Memory Usage displays the memory usage of operators in the entire plan, mainly Hash and Sort operators, including the peak memory of operators (Peak Memory), memory estimated by the optimizer (Estimate Memory), and control memory (Control Memory), estimated memory usage (operator memory), actual width during execution (Width), number of automatic memory expansion times (Auto Spread Num), whether to spill data to disks in advance (Early Spilled), and spill information which includes the number of repeated data spills (Spill Time(s)), number of internal and foreign table partitions spilled to disks (inner/outer partition spill num), number of files spilled to disks (temp file num), amount of data spilled to disks, and amount of data flushed to the minimum and maximum partitions (written disk IO [min, max]). The Sort operator does not display the number of files written to disks, and displays disks only when displaying sorting methods.
This part displays the output target column information of each operator.

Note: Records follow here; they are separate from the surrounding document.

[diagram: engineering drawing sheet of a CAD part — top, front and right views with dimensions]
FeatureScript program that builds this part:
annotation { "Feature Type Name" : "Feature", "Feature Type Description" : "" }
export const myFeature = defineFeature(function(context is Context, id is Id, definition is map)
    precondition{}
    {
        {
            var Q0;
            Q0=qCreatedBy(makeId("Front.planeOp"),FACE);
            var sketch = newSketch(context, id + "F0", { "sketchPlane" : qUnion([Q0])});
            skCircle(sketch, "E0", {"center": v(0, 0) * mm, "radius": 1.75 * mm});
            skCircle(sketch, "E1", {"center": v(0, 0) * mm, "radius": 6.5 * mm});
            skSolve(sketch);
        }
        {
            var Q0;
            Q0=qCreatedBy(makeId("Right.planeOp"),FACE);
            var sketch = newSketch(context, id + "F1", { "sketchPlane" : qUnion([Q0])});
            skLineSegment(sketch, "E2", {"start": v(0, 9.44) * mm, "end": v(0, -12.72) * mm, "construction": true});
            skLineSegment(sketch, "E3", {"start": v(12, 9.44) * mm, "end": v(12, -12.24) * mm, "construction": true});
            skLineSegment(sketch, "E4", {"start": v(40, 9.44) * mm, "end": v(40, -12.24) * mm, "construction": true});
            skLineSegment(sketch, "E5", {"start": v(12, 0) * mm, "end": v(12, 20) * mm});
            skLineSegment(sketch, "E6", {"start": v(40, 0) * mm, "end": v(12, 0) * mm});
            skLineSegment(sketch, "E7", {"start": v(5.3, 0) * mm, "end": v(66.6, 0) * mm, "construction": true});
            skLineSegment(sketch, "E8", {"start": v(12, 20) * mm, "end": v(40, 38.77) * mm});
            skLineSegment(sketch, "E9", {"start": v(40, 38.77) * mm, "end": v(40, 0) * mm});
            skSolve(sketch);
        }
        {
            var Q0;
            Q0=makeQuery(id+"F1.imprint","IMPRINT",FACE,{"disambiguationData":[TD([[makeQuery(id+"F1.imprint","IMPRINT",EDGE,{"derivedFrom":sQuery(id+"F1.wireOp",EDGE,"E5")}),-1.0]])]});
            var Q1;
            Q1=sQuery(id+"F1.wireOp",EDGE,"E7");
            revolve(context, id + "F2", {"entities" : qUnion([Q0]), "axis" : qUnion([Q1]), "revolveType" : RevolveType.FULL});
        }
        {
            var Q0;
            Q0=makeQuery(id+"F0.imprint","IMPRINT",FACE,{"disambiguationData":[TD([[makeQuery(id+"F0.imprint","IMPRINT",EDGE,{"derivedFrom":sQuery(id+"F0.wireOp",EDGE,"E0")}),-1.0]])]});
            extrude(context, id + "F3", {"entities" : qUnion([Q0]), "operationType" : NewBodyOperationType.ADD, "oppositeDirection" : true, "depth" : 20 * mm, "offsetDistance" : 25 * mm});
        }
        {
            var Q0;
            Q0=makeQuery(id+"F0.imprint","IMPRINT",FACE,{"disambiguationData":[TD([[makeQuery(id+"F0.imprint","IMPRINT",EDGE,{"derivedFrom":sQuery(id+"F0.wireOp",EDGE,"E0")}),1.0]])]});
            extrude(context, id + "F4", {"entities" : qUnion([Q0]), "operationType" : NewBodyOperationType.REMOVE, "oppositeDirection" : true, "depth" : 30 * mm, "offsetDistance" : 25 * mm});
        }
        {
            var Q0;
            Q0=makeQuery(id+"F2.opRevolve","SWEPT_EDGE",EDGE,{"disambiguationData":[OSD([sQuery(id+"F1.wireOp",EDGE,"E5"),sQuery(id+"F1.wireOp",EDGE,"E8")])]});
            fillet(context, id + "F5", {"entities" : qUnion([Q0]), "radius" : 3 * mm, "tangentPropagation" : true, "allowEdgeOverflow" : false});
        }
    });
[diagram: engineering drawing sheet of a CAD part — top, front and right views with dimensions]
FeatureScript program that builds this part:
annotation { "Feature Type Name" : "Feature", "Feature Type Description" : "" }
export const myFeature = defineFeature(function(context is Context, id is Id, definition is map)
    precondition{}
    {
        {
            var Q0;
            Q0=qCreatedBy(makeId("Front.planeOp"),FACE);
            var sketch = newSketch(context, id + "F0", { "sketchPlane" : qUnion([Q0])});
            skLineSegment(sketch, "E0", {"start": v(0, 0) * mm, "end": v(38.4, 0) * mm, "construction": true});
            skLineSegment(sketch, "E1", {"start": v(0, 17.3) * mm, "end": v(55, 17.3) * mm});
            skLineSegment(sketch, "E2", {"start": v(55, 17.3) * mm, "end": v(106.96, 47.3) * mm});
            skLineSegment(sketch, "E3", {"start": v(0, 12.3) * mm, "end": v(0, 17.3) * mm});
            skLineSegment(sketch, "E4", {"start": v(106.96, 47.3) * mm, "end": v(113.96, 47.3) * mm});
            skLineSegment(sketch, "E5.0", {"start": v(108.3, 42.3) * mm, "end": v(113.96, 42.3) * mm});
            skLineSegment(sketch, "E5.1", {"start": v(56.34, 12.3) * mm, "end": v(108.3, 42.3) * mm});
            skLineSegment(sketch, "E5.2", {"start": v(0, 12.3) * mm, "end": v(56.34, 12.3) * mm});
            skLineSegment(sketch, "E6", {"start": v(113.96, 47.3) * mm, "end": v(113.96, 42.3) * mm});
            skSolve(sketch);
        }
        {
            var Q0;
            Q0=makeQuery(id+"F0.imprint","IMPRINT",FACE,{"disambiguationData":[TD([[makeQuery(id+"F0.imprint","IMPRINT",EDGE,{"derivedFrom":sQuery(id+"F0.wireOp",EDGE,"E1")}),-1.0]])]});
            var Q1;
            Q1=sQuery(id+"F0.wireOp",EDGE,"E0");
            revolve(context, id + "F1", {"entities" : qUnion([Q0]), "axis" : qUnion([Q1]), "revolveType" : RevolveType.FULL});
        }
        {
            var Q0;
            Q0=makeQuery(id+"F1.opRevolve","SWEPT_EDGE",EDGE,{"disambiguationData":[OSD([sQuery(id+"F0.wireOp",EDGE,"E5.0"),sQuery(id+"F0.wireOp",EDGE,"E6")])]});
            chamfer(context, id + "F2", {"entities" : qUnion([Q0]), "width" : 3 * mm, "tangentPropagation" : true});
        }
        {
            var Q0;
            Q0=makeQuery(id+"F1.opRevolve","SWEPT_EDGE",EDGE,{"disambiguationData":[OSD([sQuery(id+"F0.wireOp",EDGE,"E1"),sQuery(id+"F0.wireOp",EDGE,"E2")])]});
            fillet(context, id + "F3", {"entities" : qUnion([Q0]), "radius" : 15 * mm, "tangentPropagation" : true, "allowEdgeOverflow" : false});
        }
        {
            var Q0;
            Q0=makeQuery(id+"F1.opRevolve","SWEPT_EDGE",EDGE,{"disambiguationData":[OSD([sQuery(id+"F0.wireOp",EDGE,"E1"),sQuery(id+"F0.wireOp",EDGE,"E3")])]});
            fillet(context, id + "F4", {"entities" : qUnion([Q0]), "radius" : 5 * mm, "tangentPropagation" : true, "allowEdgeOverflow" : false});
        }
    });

This part displays the execution time of each operator (including the execution time of filtering and projection, if any), CPU usage, and buffer usage.
Each operator execution process has CPU information. cyc indicates the number of CPU cycles, and ex cyc indicates the number of cycles of the current operator, excluding its subnodes. inc cyc indicates the number of cycles, including subnodes, ex row indicates the number of data rows output by the current operator, and ex c/r indicates the mean of ex cyc and ex row.
Buffers indicates the buffer information, including the read and write operations on shared blocks and temporary blocks.
Shared blocks contain tables and indexes, and temporary blocks are disk blocks used in sorting and materialization. The number of blocks displayed on the upper-layer node contains the number of blocks used by all its subnodes.
User-defined information, including the time when CNs and DNs are connected, the time when DNs are connected, and some execution information at the storage layer.
The total execution time and network traffic, including the maximum and minimum execution time in the initialization and end phases on each DN, initialization, execution, and time in the end phase on each CN, and the system available memory during the current statement execution, and statement estimation memory information.